I am often made to feel a bit bad, because my children want a pet so badly. We can’t have one where we live – the landlord even pulled a face when I suggested a fish! – so I’ve been steadily increasing the girls toy pet supply in the hopes that it will fill the gap for the moment (I know it won’t really, but I’m trying here!). Over the last few months we’ve managed to collect a Little Live Butterfly*, Bubble Pop the Tweet Talking Bird* and Anna, the Digibird*. The latest addition to our collection is the rather epic Clever Keet Bird Playground*.
The Clever Keet Bird Playground comes with an interactive pet bird who talks, sings, dances and swings, as well as all the playground equipment, including a swing, wagon and mirror.
Finally, there’s also an adoption certificate in the box, to legitimise ownership and all.
On the perch Clever Keet will move himself forward and backwards causing it to ‘swing’, and when he’s on the ‘dance’ perch, he plays music and dances along to the beat of whatever music you have playing in the house. When Clever Keet is hungry you can put him by his food tray and he makes eating noises and sometimes burps much to the amusement of small children.
On the cart or wagon his body propels the whole thing forward – basically it’s the bird’s contact with the metal connectors that causes it to react depending on where it is.
Actually, this toy does such a lot. Each of the different bits of equipment give it a lot of different options for things to say and you need to go through the manual to make sure you get the best out of the bird and all it’s options.
There’s also a record option where the parakeet will… well, parrot, what you’re saying in it’s own non-gender specific voice. My daughter loves this option and some of the phrases you teach it seem to be absorbed into it’s regular chatter, though I’m not entirely sure if that’s just random selection or if we’ve accidentally and unknowingly stumbled on how to make it do that.
This is’t a cheap toy at £44, but I reckon it’s pretty good value for money, all told.
The only negatives of the Clever Keet is that it’s movements have a loud mechanical sound, which sort of spoils the ‘realism’ of the bird.
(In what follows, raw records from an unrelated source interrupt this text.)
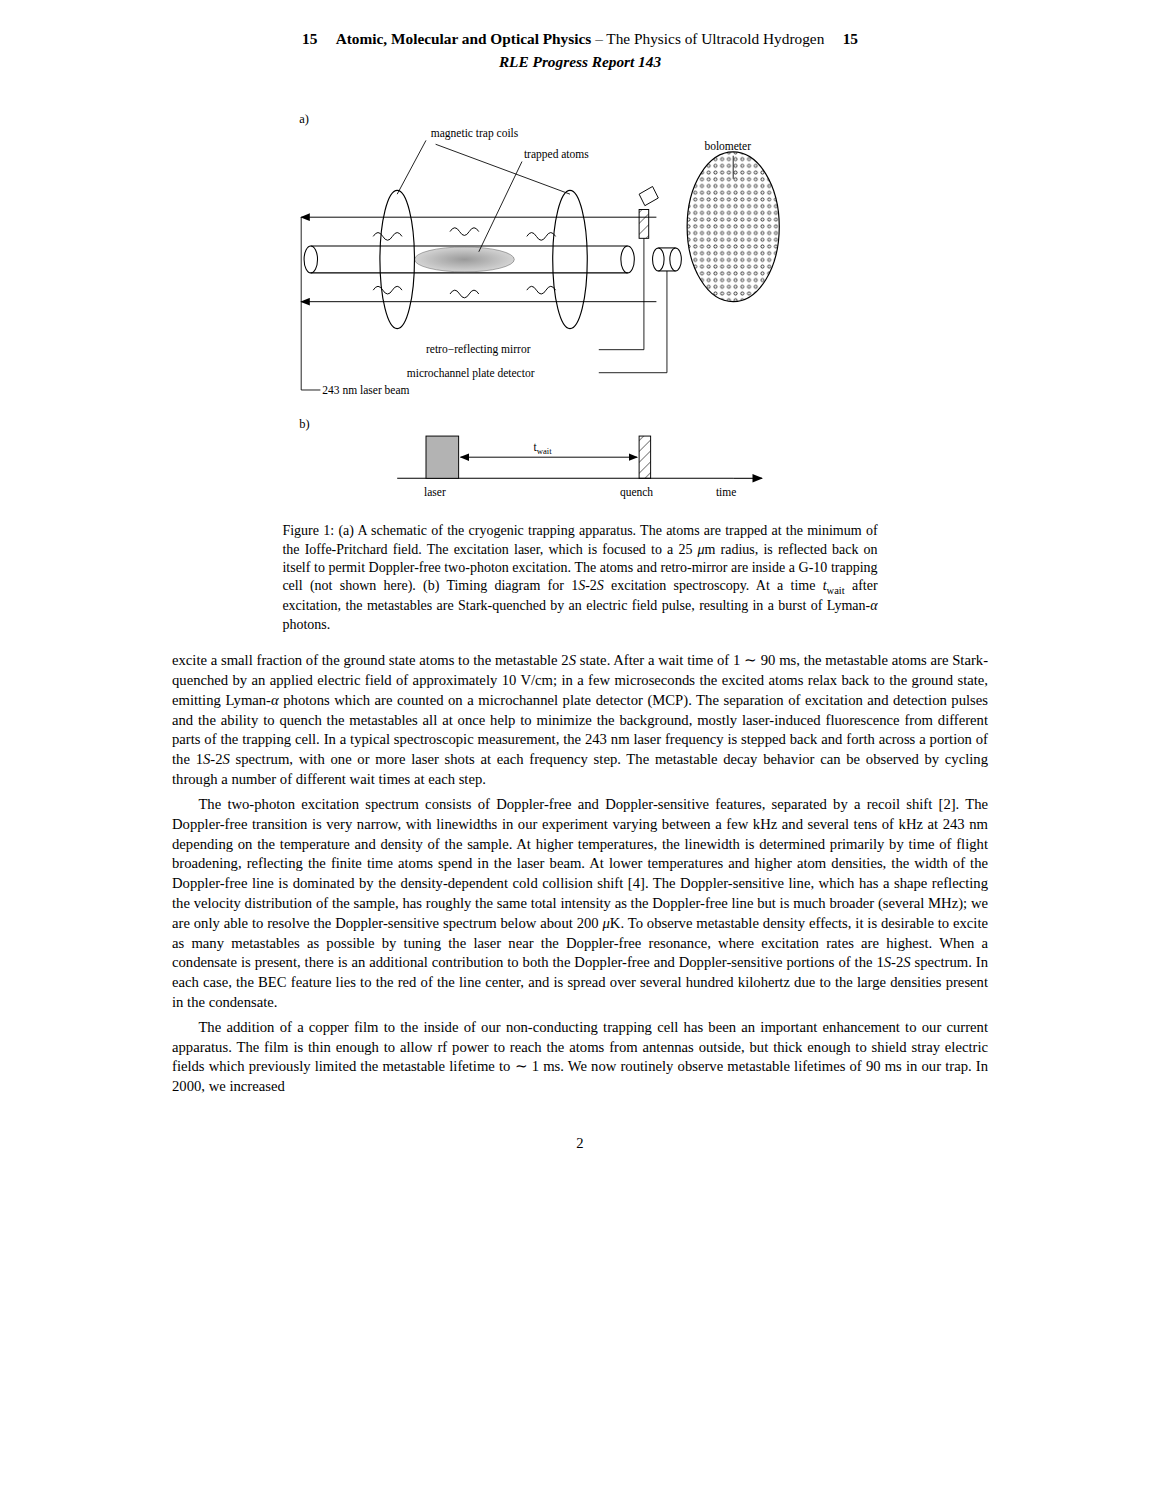15 Atomic, Molecular and Optical Physics – The Physics of Ultracold Hydrogen 15
RLE Progress Report 143
a) magnetic trap coils trapped atoms bolometer retro−reflecting mirror microchannel plate detector 243 nm laser beam b) twait laser quench time
Figure 1: (a) A schematic of the cryogenic trapping apparatus. The atoms are trapped at the minimum of the Ioffe-Pritchard field. The excitation laser, which is focused to a 25 μm radius, is reflected back on itself to permit Doppler-free two-photon excitation. The atoms and retro-mirror are inside a G-10 trapping cell (not shown here). (b) Timing diagram for 1S-2S excitation spectroscopy. At a time twait after excitation, the metastables are Stark-quenched by an electric field pulse, resulting in a burst of Lyman-α photons.
excite a small fraction of the ground state atoms to the metastable 2S state. After a wait time of 1 ∼ 90 ms, the metastable atoms are Stark-quenched by an applied electric field of approximately 10 V/cm; in a few microseconds the excited atoms relax back to the ground state, emitting Lyman-α photons which are counted on a microchannel plate detector (MCP). The separation of excitation and detection pulses and the ability to quench the metastables all at once help to minimize the background, mostly laser-induced fluorescence from different parts of the trapping cell. In a typical spectroscopic measurement, the 243 nm laser frequency is stepped back and forth across a portion of the 1S-2S spectrum, with one or more laser shots at each frequency step. The metastable decay behavior can be observed by cycling through a number of different wait times at each step.
The two-photon excitation spectrum consists of Doppler-free and Doppler-sensitive features, separated by a recoil shift [2]. The Doppler-free transition is very narrow, with linewidths in our experiment varying between a few kHz and several tens of kHz at 243 nm depending on the temperature and density of the sample. At higher temperatures, the linewidth is determined primarily by time of flight broadening, reflecting the finite time atoms spend in the laser beam. At lower temperatures and higher atom densities, the width of the Doppler-free line is dominated by the density-dependent cold collision shift [4]. The Doppler-sensitive line, which has a shape reflecting the velocity distribution of the sample, has roughly the same total intensity as the Doppler-free line but is much broader (several MHz); we are only able to resolve the Doppler-sensitive spectrum below about 200 μ K. To observe metastable density effects, it is desirable to excite as many metastables as possible by tuning the laser near the Doppler-free resonance, where excitation rates are highest. When a condensate is present, there is an additional contribution to both the Doppler-free and Doppler-sensitive portions of the 1S-2S spectrum. In each case, the BEC feature lies to the red of the line center, and is spread over several hundred kilohertz due to the large densities present in the condensate.
The addition of a copper film to the inside of our non-conducting trapping cell has been an important enhancement to our current apparatus. The film is thin enough to allow rf power to reach the atoms from antennas outside, but thick enough to shield stray electric fields which previously limited the metastable lifetime to ∼ 1 ms. We now routinely observe metastable lifetimes of 90 ms in our trap. In 2000, we increased
2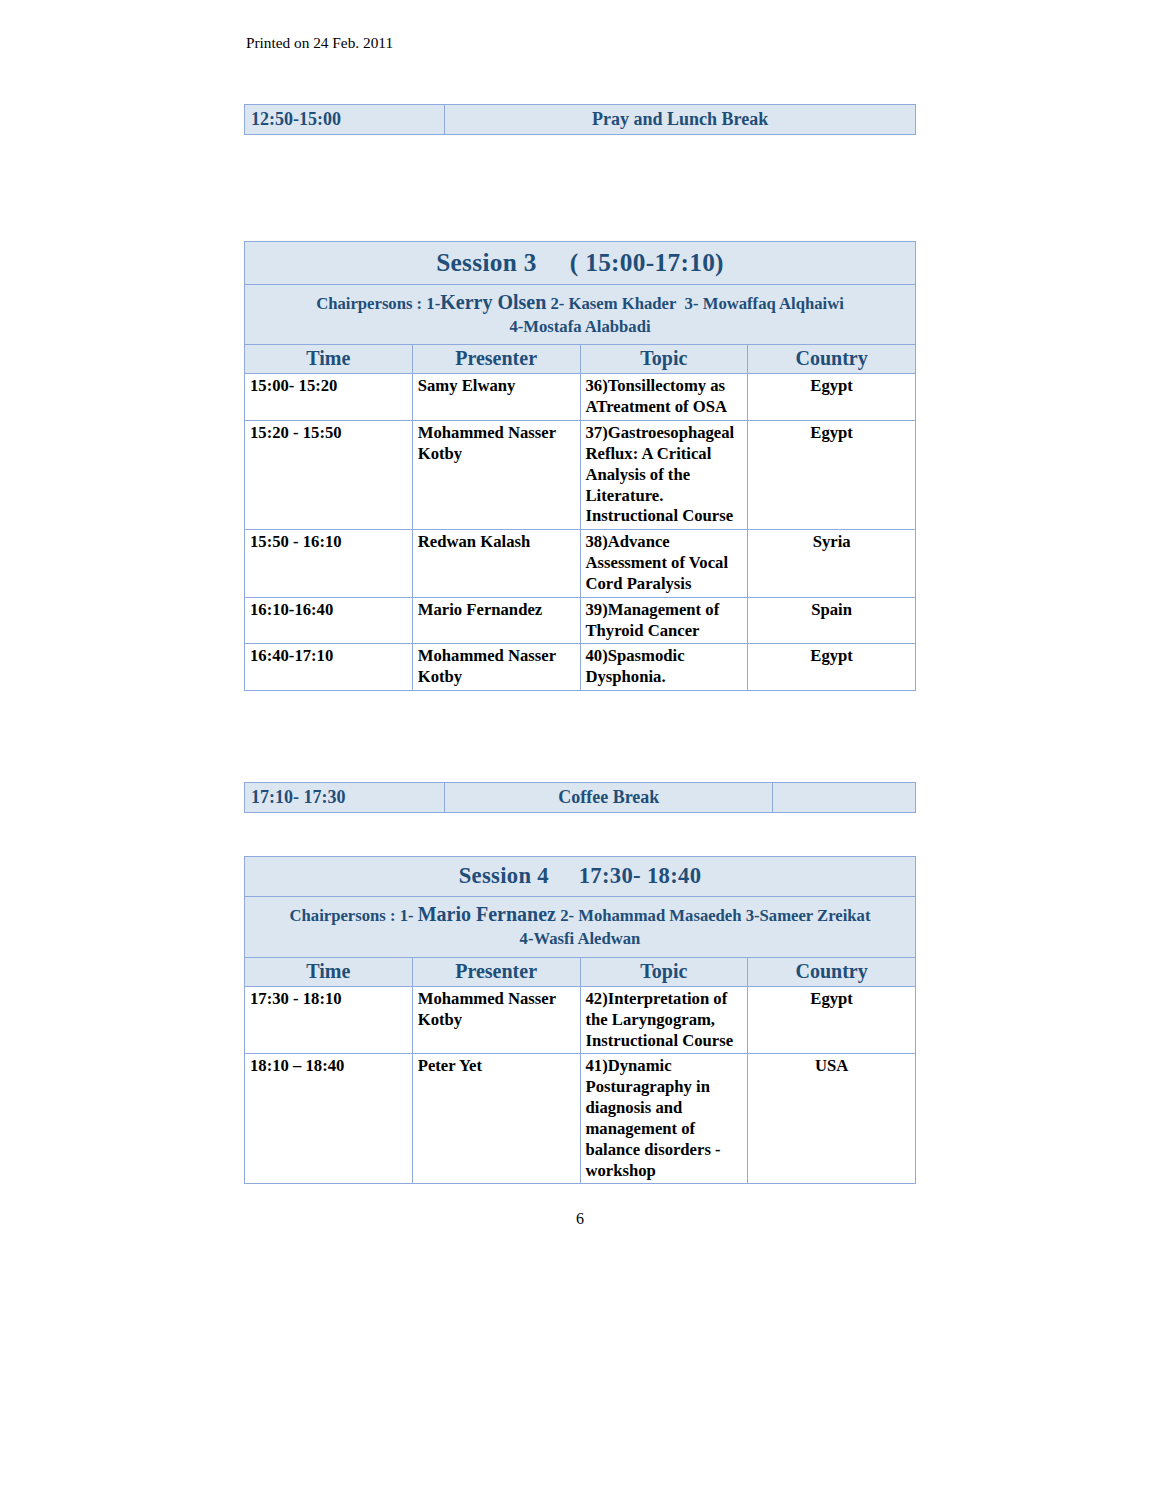Printed on 24 Feb. 2011
| 12:50-15:00 | Pray and Lunch Break |
| Session 3 ( 15:00-17:10) |
| Chairpersons : 1- Kerry Olsen 2- Kasem Khader 3- Mowaffaq Alqhaiwi 4-Mostafa Alabbadi |
| Time | Presenter | Topic | Country |
| 15:00- 15:20 | Samy Elwany | 36)Tonsillectomy as ATreatment of OSA | Egypt |
| 15:20 - 15:50 | Mohammed Nasser Kotby | 37)Gastroesophageal Reflux: A Critical Analysis of the Literature. Instructional Course | Egypt |
| 15:50 - 16:10 | Redwan Kalash | 38)Advance Assessment of Vocal Cord Paralysis | Syria |
| 16:10-16:40 | Mario Fernandez | 39)Management of Thyroid Cancer | Spain |
| 16:40-17:10 | Mohammed Nasser Kotby | 40)Spasmodic Dysphonia. | Egypt |
| 17:10- 17:30 | Coffee Break | |
| Session 4 17:30- 18:40 |
| Chairpersons : 1- Mario Fernanez 2- Mohammad Masaedeh 3-Sameer Zreikat 4-Wasfi Aledwan |
| Time | Presenter | Topic | Country |
| 17:30 - 18:10 | Mohammed Nasser Kotby | 42)Interpretation of the Laryngogram, Instructional Course | Egypt |
| 18:10 – 18:40 | Peter Yet | 41)Dynamic Posturagraphy in diagnosis and management of balance disorders - workshop | USA |
6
You also can’t buy a spare bird for the play equipment, which I think is a bit of a shame as there are multiple spaces for the bird to sit and at the price it would be nice to have a second bird if you have more than one child who might want to play too. The birds are quite robust and sturdy, and it’s tough to remove them from their contact perches, but that’s neither good or bad, really.
This play set makes up a huge present under the tree, so it’s pretty impressive and is sure to make someone happy!